TASK | Would it be possible to reproduce every entry exactly, please?

Collected data entries:

= = = = = = =

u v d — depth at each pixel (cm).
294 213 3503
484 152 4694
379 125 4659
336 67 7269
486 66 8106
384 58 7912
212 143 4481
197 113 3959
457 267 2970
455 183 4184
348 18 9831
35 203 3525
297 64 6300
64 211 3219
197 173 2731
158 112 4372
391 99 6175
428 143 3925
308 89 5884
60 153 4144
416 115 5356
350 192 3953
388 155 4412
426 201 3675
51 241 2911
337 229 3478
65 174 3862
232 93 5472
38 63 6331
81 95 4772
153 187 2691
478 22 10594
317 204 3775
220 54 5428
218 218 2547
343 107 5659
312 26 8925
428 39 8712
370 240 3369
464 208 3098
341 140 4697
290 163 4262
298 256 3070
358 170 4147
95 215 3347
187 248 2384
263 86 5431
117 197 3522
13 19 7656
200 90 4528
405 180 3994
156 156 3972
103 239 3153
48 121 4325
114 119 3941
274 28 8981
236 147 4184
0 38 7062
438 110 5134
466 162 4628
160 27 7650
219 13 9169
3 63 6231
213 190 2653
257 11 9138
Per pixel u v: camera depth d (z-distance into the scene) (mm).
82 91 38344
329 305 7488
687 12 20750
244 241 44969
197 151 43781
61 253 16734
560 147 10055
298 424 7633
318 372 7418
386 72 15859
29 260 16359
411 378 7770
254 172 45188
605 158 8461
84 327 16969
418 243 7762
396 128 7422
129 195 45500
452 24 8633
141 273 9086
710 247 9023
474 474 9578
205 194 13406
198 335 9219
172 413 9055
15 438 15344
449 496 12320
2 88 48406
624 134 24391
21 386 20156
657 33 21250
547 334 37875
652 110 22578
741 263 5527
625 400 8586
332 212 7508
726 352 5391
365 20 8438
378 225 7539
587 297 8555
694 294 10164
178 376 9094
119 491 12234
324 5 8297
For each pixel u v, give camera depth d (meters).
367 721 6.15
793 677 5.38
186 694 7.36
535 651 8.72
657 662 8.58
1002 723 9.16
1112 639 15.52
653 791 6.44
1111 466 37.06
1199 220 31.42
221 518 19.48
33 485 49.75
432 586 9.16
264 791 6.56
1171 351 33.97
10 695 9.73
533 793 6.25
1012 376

= = = = = = =

REPLY TO THE EXERCISE |
u v d — depth at each pixel (cm).
294 213 3503
484 152 4694
379 125 4659
336 67 7269
486 66 8106
384 58 7912
212 143 4481
197 113 3959
457 267 2970
455 183 4184
348 18 9831
35 203 3525
297 64 6300
64 211 3219
197 173 2731
158 112 4372
391 99 6175
428 143 3925
308 89 5884
60 153 4144
416 115 5356
350 192 3953
388 155 4412
426 201 3675
51 241 2911
337 229 3478
65 174 3862
232 93 5472
38 63 6331
81 95 4772
153 187 2691
478 22 10594
317 204 3775
220 54 5428
218 218 2547
343 107 5659
312 26 8925
428 39 8712
370 240 3369
464 208 3098
341 140 4697
290 163 4262
298 256 3070
358 170 4147
95 215 3347
187 248 2384
263 86 5431
117 197 3522
13 19 7656
200 90 4528
405 180 3994
156 156 3972
103 239 3153
48 121 4325
114 119 3941
274 28 8981
236 147 4184
0 38 7062
438 110 5134
466 162 4628
160 27 7650
219 13 9169
3 63 6231
213 190 2653
257 11 9138
Per pixel u v: camera depth d (z-distance into the scene) (mm).
82 91 38344
329 305 7488
687 12 20750
244 241 44969
197 151 43781
61 253 16734
560 147 10055
298 424 7633
318 372 7418
386 72 15859
29 260 16359
411 378 7770
254 172 45188
605 158 8461
84 327 16969
418 243 7762
396 128 7422
129 195 45500
452 24 8633
141 273 9086
710 247 9023
474 474 9578
205 194 13406
198 335 9219
172 413 9055
15 438 15344
449 496 12320
2 88 48406
624 134 24391
21 386 20156
657 33 21250
547 334 37875
652 110 22578
741 263 5527
625 400 8586
332 212 7508
726 352 5391
365 20 8438
378 225 7539
587 297 8555
694 294 10164
178 376 9094
119 491 12234
324 5 8297
For each pixel u v, give camera depth d (meters).
367 721 6.15
793 677 5.38
186 694 7.36
535 651 8.72
657 662 8.58
1002 723 9.16
1112 639 15.52
653 791 6.44
1111 466 37.06
1199 220 31.42
221 518 19.48
33 485 49.75
432 586 9.16
264 791 6.56
1171 351 33.97
10 695 9.73
533 793 6.25
1012 376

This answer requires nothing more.